Grape(s): Gelber Muskateller, Riesling, Scheurebe/Sämling

Localization: Niederösterreich, Austria

Tasting Notes: Intense scent of pineapples and grapefruit with a touch of peppermint and other herbs. Very juicy, inviting, and multifaceted, yet still with very precise structure. Slightly grassy with delicate acidity on the long finish. A versatile and extremely refreshing wine.

The Domain: MG: Michael Gindl. SOL: The name of an ancient vineyard in Michaels home village Hohenruppersdorf. SOL can also be taken as a synonym for the sun but also for the soul in his wines. Wines with extraordinary mineral character, picked from organic treated vineyards, minimally processed and unfiltered. Wines for individualists – made by an individualist.

Hohenruppersdorf, about 30 km northeast of Vienna, is embedded in gently rolling hills and forests at an elevation of 240m above sea level. The first vineyard ever documented in the 14th century bore the name “Sol”. The inhabitants of Hohenruppersdorf have always been freedom loving and only accepted God and the emperor above them. Growing vines has always been very important for them. With 220 hectares (530 acres) under vines, Hohenruppersdorf is the biggest wine-growing municipality in southern Weinviertel.

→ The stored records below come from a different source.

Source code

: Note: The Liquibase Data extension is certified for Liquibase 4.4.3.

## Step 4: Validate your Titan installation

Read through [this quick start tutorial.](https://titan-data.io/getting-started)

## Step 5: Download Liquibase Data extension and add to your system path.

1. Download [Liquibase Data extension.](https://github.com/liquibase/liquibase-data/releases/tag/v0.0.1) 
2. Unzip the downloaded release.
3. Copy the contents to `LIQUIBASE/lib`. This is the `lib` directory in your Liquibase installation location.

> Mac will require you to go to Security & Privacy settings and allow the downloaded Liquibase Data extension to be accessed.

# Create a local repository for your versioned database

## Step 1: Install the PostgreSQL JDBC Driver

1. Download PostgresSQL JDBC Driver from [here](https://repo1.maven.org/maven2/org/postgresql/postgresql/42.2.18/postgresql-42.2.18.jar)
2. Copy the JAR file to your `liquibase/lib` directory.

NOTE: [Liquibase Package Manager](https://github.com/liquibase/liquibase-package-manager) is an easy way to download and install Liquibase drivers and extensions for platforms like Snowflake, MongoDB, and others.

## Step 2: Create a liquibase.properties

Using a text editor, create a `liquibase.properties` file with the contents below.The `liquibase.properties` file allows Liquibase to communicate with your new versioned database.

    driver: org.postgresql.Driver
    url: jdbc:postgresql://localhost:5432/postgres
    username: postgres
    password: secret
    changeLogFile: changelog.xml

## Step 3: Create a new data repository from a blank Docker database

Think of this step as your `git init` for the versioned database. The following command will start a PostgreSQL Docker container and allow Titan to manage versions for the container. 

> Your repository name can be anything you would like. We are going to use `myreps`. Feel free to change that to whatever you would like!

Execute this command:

Like the residents of Hohenruppersdorf, Michael Gindl’s wines also enjoy the freedom to develop at their own pace and in their own style. The buzzard (lat. “Buteo”) on the labels symbolizes this. Michael Gindl says, “Buzzards populate my vineyards during harvest time – to me they are like sentinels of the vineyards and they embody power, wildness and freedom – attributes that suitably describe my wines."

The only single-vineyard wine in Michael Gindl’s portfolio is named SOL: a Grüner Veltliner from 45-year-old vines growing in the oldest vineyard ever documented in Hohenruppersdorf. “Single-vineyard wines from various sites aren’t really our specialty. Our focus is on the planting density and the actual cultivation of the vineyards”, Michael explains.

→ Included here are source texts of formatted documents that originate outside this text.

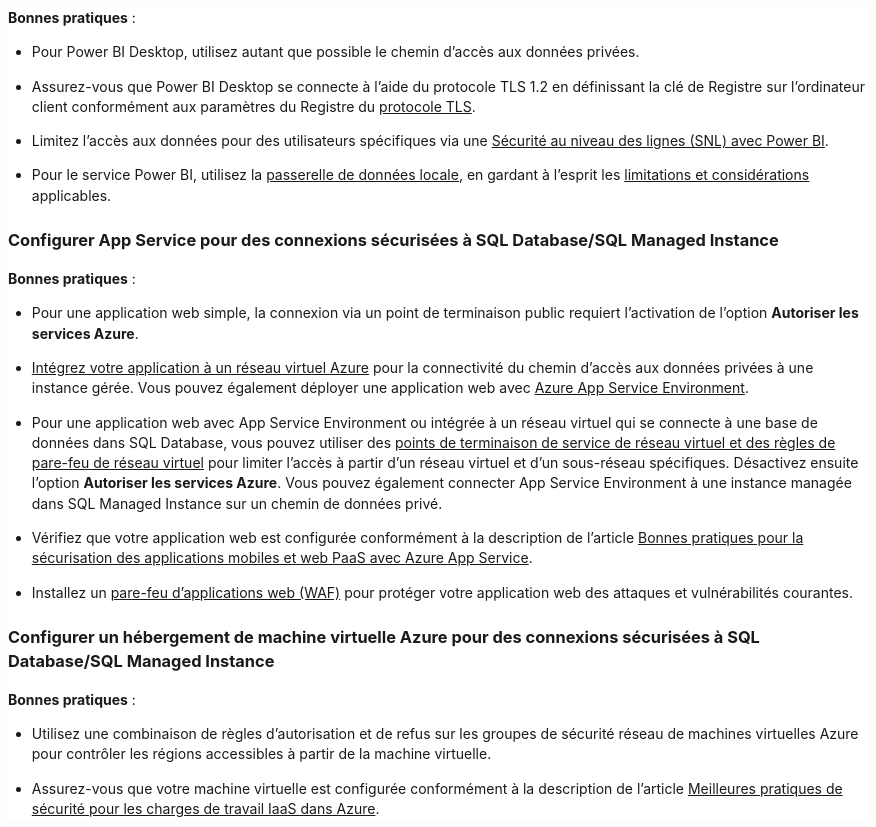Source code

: **Bonnes pratiques** :

- Pour Power BI Desktop, utilisez autant que possible le chemin d’accès aux données privées.

- Assurez-vous que Power BI Desktop se connecte à l’aide du protocole TLS 1.2 en définissant la clé de Registre sur l’ordinateur client conformément aux paramètres du Registre du [protocole TLS](/windows-server/security/tls/tls-registry-settings).

- Limitez l’accès aux données pour des utilisateurs spécifiques via une [Sécurité au niveau des lignes (SNL) avec Power BI](/power-bi/service-admin-rls).

- Pour le service Power BI, utilisez la [passerelle de données locale](/power-bi/service-gateway-onprem), en gardant à l’esprit les [limitations et considérations](/power-bi/service-gateway-deployment-guidance#installation-considerations-for-the-on-premises-data-gateway) applicables.

### <a name="configure-app-service-for-secure-connections-to-sql-databasesql-managed-instance"></a>Configurer App Service pour des connexions sécurisées à SQL Database/SQL Managed Instance

**Bonnes pratiques** :

- Pour une application web simple, la connexion via un point de terminaison public requiert l’activation de l’option **Autoriser les services Azure**.

- [Intégrez votre application à un réseau virtuel Azure](../../app-service/web-sites-integrate-with-vnet.md) pour la connectivité du chemin d’accès aux données privées à une instance gérée. Vous pouvez également déployer une application web avec [Azure App Service Environment](../../app-service/environment/intro.md).

- Pour une application web avec App Service Environment ou intégrée à un réseau virtuel qui se connecte à une base de données dans SQL Database, vous pouvez utiliser des [points de terminaison de service de réseau virtuel et des règles de pare-feu de réseau virtuel](vnet-service-endpoint-rule-overview.md) pour limiter l’accès à partir d’un réseau virtuel et d’un sous-réseau spécifiques. Désactivez ensuite l’option **Autoriser les services Azure**. Vous pouvez également connecter App Service Environment à une instance managée dans SQL Managed Instance sur un chemin de données privé.  

- Vérifiez que votre application web est configurée conformément à la description de l’article [Bonnes pratiques pour la sécurisation des applications mobiles et web PaaS avec Azure App Service](../../security/fundamentals/paas-applications-using-app-services.md).

- Installez un [pare-feu d’applications web (WAF)](../../web-application-firewall/ag/ag-overview.md) pour protéger votre application web des attaques et vulnérabilités courantes.

### <a name="configure-azure-virtual-machine-hosting-for-secure-connections-to-sql-databasesql-managed-instance"></a>Configurer un hébergement de machine virtuelle Azure pour des connexions sécurisées à SQL Database/SQL Managed Instance

**Bonnes pratiques** :

- Utilisez une combinaison de règles d’autorisation et de refus sur les groupes de sécurité réseau de machines virtuelles Azure pour contrôler les régions accessibles à partir de la machine virtuelle.

- Assurez-vous que votre machine virtuelle est configurée conformément à la description de l’article [Meilleures pratiques de sécurité pour les charges de travail IaaS dans Azure](../../security/fundamentals/iaas.md).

While 3000 vines per hectare are average in the Weinviertel region, he plants 7000 vines per hectare and even 9000–10000 in premium sites. “I am convinced that the competition between the vines makes them stronger in the long term. I can’t expect high yields, but I can depend on healthy plants!” 

“I want to further enhance my vineyards. Since we work biodynamically, they are vital and robust, but the yields are very low. The reason is they have yielded too much for a long time. Old vines are a good marketing term, but they don’t help if they do not give reasonable harvest quantities. Their advantage is to be more robust, less sensitive to different weather conditions, but they don’t deliver more terroir. Of course a certain vine maturity is important; a Pinot Noir allows good quality only when at least 10 years old. Despite this, old vines per se do not necessarily yield better wines.”

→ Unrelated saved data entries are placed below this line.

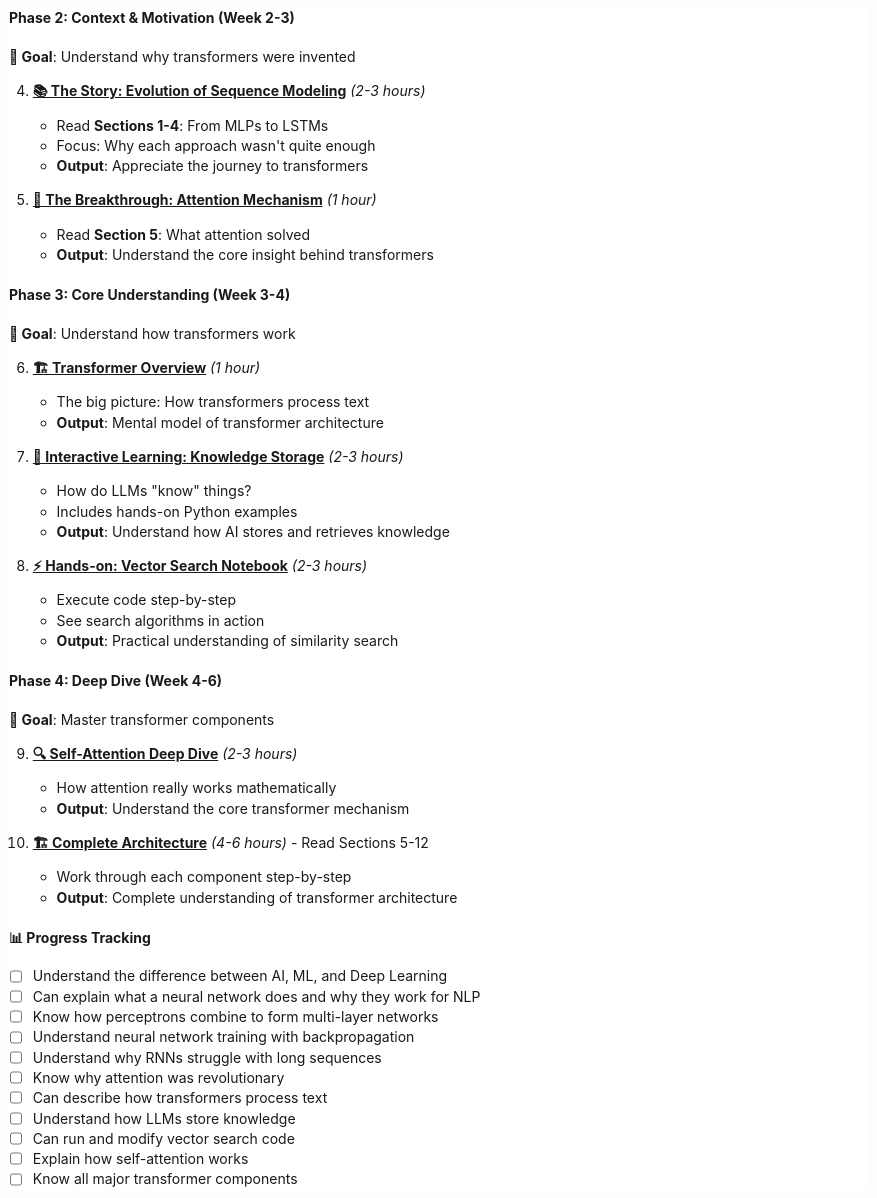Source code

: #### Phase 2: Context & Motivation (Week 2-3)  
**🎯 Goal**: Understand why transformers were invented

4. **[📚 The Story: Evolution of Sequence Modeling](./sequencing_history.md)** *(2-3 hours)*
   - Read **Sections 1-4**: From MLPs to LSTMs
   - Focus: Why each approach wasn't quite enough
   - **Output**: Appreciate the journey to transformers

5. **[🎯 The Breakthrough: Attention Mechanism](./sequencing_history.md#the-attention-breakthrough)** *(1 hour)*
   - Read **Section 5**: What attention solved
   - **Output**: Understand the core insight behind transformers

#### Phase 3: Core Understanding (Week 3-4)
**🎯 Goal**: Understand how transformers work

6. **[🏗️ Transformer Overview](./transformers.md#2-overview)** *(1 hour)*
   - The big picture: How transformers process text
   - **Output**: Mental model of transformer architecture

7. **[📖 Interactive Learning: Knowledge Storage](./knowledge_store.md)** *(2-3 hours)*
   - How do LLMs "know" things?
   - Includes hands-on Python examples
   - **Output**: Understand how AI stores and retrieves knowledge

8. **[⚡ Hands-on: Vector Search Notebook](./pynb/vector_search/vector_search.ipynb)** *(2-3 hours)*
   - Execute code step-by-step
   - See search algorithms in action
   - **Output**: Practical understanding of similarity search

#### Phase 4: Deep Dive (Week 4-6)
**🎯 Goal**: Master transformer components

9. **[🔍 Self-Attention Deep Dive](./transformers.md#9-stage-4-self-attention-deep-dive)** *(2-3 hours)*
   - How attention really works mathematically
   - **Output**: Understand the core transformer mechanism

10. **[🏗️ Complete Architecture](./transformers.md)** *(4-6 hours)* - Read Sections 5-12
    - Work through each component step-by-step
    - **Output**: Complete understanding of transformer architecture

#### 📊 Progress Tracking
- [ ] Understand the difference between AI, ML, and Deep Learning
- [ ] Can explain what a neural network does and why they work for NLP
- [ ] Know how perceptrons combine to form multi-layer networks
- [ ] Understand neural network training with backpropagation
- [ ] Understand why RNNs struggle with long sequences  
- [ ] Know why attention was revolutionary
- [ ] Can describe how transformers process text
- [ ] Understand how LLMs store knowledge
- [ ] Can run and modify vector search code
- [ ] Explain how self-attention works
- [ ] Know all major transformer components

“Every 4–5 years I plant new cover between the vines. Despite this, I am not convinced that seeding really makes sense, because those plants that survive are those that already suit the place best. I will sow again in 2014, but with less clover and legumes and more blooming flowers. Due to biodynamic cultivation, there are more insects and more diversity in the vineyards - they are also more beautiful in appearance. In the newly planted vineyards we will design retreats for birds, insects, etc. This is not necessary for vineyards surrounded by hedgerows or near a forest. I have noticed that those vineyards are more robust and suffer less from pests because beneficial insects are present. So I want to have bushes and trees where they are yet absent. It used to be traditional to have cherry, nut and peach trees among the vines in old vineyards. I don’t have to use each single square foot for vines. I prefer to plant them denser to create more competition between them.”